One
attractive feature of the baculovirus-insect cell system (BICS)
is the baculoviral genome has a large capacity for genetic cargo.
This enables construction of viral vectors designed to accept multigene
insertions, which has facilitated efforts to produce recombinant multisubunit
protein complexes. However, the large genetic capacity of baculovirus
vectors has not yet been exploited for multistep pathway engineering.
Therefore, we created PolyBac, which is a novel baculovirus shuttle
vector, or bacmid, that can be used for this purpose. PolyBac was
designed to accept multiple transgene insertions by three different
mechanisms at three different sites within the baculovirus genome.
After constructing and characterizing PolyBac, we used it to isolate
nine derivatives encoding various combinations of up to eight different
protein N-glycosylation pathway functions, or glycogenes.
We then used these derivatives, which were designed to progressively
extend the endogenous insect cell pathway, to assess PolyBac’s
utility for protein glycosylation pathway engineering. This assessment
was enabled by engineering each derivative to produce a recombinant
influenza hemagglutinin (rH5), which was used to probe the impact
of each glycoengineered PolyBac derivative on the endogenous insect
cell pathway. Genetic analyses of these derivatives confirmed PolyBac
can accept large DNA insertions. Biochemical analyses of the rH5 products
showed each had distinct N-glycosylation profiles.

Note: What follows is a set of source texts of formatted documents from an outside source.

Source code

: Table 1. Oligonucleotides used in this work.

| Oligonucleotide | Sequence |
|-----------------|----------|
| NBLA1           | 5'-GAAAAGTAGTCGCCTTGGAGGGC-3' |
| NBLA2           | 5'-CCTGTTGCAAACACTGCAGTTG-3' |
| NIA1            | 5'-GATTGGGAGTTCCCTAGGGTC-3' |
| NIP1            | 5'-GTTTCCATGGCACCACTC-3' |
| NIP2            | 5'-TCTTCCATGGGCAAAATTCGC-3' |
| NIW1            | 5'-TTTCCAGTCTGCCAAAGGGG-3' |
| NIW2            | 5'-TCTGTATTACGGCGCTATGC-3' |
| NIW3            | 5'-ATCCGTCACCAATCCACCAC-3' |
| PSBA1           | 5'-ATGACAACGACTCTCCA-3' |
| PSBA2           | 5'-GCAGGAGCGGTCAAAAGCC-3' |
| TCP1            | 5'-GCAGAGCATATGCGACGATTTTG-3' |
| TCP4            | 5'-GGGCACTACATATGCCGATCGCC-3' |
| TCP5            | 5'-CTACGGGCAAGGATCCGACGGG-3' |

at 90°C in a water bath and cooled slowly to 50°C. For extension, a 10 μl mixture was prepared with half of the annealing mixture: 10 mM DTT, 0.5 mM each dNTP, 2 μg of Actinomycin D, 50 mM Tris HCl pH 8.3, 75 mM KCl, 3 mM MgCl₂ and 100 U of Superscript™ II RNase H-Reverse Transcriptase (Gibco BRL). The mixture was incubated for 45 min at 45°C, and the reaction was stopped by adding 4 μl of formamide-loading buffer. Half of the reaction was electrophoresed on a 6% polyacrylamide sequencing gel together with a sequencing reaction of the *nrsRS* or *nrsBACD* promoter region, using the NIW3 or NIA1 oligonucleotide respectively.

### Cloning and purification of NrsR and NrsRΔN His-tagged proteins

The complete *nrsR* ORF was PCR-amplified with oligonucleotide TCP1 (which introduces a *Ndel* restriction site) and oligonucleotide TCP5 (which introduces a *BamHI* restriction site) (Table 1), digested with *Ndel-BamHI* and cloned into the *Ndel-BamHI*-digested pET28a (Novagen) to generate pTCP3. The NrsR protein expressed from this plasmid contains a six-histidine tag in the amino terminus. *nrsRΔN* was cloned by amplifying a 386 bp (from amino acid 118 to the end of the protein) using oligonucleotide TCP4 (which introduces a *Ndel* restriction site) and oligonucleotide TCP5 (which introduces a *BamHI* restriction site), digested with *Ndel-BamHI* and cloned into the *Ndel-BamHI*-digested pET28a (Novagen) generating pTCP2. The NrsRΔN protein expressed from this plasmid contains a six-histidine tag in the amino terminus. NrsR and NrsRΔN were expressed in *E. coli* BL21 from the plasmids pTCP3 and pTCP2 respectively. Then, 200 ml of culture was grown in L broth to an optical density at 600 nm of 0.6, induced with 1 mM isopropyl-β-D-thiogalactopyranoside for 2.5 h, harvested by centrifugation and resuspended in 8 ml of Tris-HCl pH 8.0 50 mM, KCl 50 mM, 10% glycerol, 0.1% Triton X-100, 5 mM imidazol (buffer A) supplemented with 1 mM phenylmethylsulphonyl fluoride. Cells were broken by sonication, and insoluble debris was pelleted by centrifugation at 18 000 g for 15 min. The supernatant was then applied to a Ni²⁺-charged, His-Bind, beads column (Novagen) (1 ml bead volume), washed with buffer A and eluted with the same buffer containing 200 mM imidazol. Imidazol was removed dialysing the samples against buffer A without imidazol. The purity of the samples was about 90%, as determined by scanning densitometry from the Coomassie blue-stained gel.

Finally, the major N-glycan on each rH5 product was
the predicted end product of the engineered N-glycosylation
pathways encoded by each PolyBac derivative. These results generally
indicate that PolyBac has utility for multistep metabolic pathway
engineering and directly demonstrate that this new bacmid can be used
for customized protein glycosylation pathway engineering in the BICS.